In developing countries, barley brings benefits to smallholder communities living in the world’s most marginal agro-ecosystems. The most common use is for low-input barley, known as the ‘climate change crop’, which requires little labor and inputs and ensures stable yields for communities faced with drought and degraded lands – providing farmers with  feed for livestock, food and forage.

 

For smallholder farmers in some drylands areas, cultivation of high-input barley to supply local food and drink industries is emerging as a new income option, with the potential to bring significant earnings to rural communities. Farmers in India, for example, can earn $70 per hectare per season of additional income under contract farming for local producers. Similarly, in African countries like Ethiopia, farmers are joining guaranteed-income schemes with price premium and assured procurement. They are cooperating with local industry that provides technical support, certified seeds and advice on crop management for better grain quality.

 

In November 2012 ICARDA entered into a three-year agreement with Mexican producer Impulsora Agricola (IASA) where the company has the exclusive right to evaluate ICARDA’s barley varieties for their potential in food and drink processing as well as to commercialise the varieties in Mexico.  The aim is to better understand the characteristics of barley for malting , which could support the growth of local industry and bring income to smallholders in countries like Ethiopia, Eritrea, India and Nepal.

 

Through its barley improvement program, ICARDA delivers to IASA advanced barley genotypes that have the best potential to be adapted to Mexican conditions after evaluation. IASA tests these genotypes for their quality and provides the data to ICARDA, who shares high quality barley varieties with national partners. ICARDA, a world leader in barley improvement with developing countries, focuses its efforts on developing high-yielding drought and cold-tolerant barley for food, feed and fodder. Through this partnership with IASA, the Center is gaining new expertise in barley improvement.

 

Started in 2009, the partnership has transferred 321  barley lines to the Mexican partner, under the terms of the FAO Standard Material Transfer Material of the International Treaty for Plant Genetic Resources for Food in Agriculture. The varieties are currently under evaluation of physical and biochemical grain traits.

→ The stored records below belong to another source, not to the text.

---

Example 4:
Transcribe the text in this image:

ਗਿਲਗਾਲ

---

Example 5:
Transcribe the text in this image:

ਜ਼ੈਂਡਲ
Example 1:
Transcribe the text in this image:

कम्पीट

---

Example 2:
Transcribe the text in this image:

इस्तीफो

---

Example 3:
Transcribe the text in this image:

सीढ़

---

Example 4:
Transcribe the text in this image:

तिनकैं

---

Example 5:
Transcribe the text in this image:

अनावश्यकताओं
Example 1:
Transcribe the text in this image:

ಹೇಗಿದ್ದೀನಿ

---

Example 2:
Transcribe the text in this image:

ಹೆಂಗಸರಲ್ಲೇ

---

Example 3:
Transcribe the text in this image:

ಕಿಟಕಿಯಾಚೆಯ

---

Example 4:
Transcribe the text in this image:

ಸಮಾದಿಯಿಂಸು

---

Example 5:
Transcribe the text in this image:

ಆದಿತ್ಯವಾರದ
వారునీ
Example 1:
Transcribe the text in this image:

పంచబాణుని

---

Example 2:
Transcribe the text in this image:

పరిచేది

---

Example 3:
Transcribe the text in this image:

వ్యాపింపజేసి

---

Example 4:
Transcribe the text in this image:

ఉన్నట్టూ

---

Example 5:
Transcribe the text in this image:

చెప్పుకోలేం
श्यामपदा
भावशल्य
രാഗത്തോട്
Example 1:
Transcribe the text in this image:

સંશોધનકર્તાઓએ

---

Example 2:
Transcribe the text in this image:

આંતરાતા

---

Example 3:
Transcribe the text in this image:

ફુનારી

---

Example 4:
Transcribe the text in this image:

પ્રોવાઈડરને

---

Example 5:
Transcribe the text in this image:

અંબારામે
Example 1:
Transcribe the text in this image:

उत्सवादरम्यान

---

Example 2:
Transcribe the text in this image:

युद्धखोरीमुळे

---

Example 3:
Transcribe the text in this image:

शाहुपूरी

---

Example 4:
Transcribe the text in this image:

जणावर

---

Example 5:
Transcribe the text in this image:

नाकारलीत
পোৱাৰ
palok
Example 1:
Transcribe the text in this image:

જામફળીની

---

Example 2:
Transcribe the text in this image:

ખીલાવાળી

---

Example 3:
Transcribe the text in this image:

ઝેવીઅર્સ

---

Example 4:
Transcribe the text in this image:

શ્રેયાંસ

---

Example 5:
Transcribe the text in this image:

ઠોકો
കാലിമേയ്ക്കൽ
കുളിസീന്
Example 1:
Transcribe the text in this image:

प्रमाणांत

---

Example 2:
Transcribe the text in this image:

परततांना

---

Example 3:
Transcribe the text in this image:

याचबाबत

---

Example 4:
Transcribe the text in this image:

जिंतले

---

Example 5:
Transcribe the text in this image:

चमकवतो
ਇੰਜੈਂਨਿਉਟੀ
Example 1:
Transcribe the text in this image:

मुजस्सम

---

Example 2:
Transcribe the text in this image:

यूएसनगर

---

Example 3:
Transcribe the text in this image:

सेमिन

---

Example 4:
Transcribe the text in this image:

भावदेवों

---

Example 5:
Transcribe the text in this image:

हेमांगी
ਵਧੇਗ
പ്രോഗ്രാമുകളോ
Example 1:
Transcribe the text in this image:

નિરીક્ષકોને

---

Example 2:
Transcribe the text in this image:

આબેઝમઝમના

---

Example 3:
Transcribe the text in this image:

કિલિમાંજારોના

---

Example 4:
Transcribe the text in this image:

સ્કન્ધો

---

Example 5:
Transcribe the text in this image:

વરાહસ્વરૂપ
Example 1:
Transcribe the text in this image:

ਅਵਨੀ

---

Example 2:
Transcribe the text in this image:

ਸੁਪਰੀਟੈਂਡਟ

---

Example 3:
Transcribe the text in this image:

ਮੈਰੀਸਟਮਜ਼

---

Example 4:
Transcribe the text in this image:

The Transfer allows for the use of the barley varieties developed in the partnership to be used by the private sector partner for commercial purposes, within this specific agreement, and ICARDA also preserves it as an international public good that is freely available for use by partners in developing countries. 

 

Building on these skills, ICARDA is expanding its research with Ethiopia, Morocco, India and other countries, where the demand for barley and high-protein malt as an industrial raw material are on the rise. Expanding national  barley cultivation can create more income for farmers as they supply national industries, and other market opportunities, producing barley for value-added food and snack products such as baby food and Kolo in Ethiopia which are excellent new sources of minerals and nutrition for children.